Saved data entries:
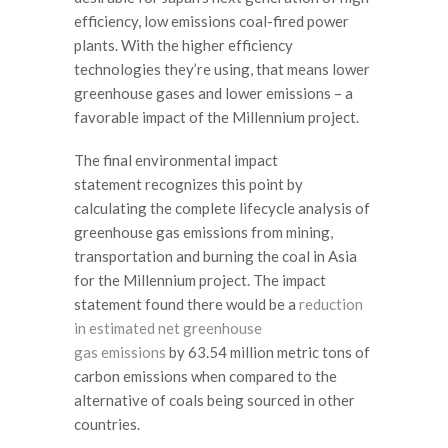
efficiency, low emissions coal-fired power
plants. With the higher efficiency
technologies they’re using, that means lower
greenhouse gases and lower emissions – a
favorable impact of the Millennium project.
The final environmental impact
statement recognizes this point by
calculating the complete lifecycle analysis of
greenhouse gas emissions from mining,
transportation and burning the coal in Asia
for the Millennium project. The impact
statement found there would be a
reduction
in estimated net greenhouse
gas emissions
by 63.54 million metric tons of
carbon emissions when compared to the
alternative of coals being sourced in other
countries.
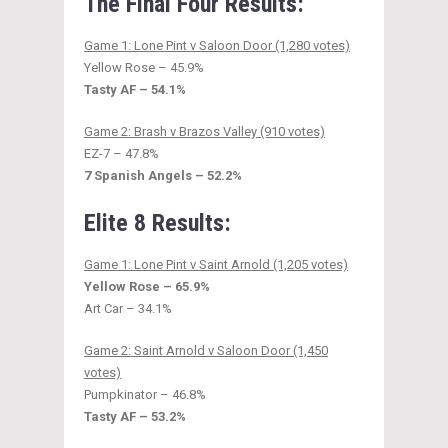
The Final Four Results:
Game 1: Lone Pint v Saloon Door (1,280 votes)
Yellow Rose – 45.9%
Tasty AF – 54.1%
Game 2: Brash v Brazos Valley (910 votes)
EZ-7 – 47.8%
7 Spanish Angels – 52.2%
Elite 8 Results:
Game 1: Lone Pint v Saint Arnold (1,205 votes)
Yellow Rose – 65.9%
Art Car – 34.1%
Game 2: Saint Arnold v Saloon Door (1,450
votes)
Pumpkinator – 46.8%
Tasty AF – 53.2%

_Problem requirements_
Lines from the one above containing "calculating the complete" down to the one containing "Yellow Rose – 45.9%" should be transcribed exactly, with both ends kept and no pictures.

_The completed task_
calculating the complete lifecycle analysis of
greenhouse gas emissions from mining,
transportation and burning the coal in Asia
for the Millennium project. The impact
statement found there would be a
reduction
in estimated net greenhouse
gas emissions
by 63.54 million metric tons of
carbon emissions when compared to the
alternative of coals being sourced in other
countries.
The Final Four Results:
Game 1: Lone Pint v Saloon Door (1,280 votes)
Yellow Rose – 45.9%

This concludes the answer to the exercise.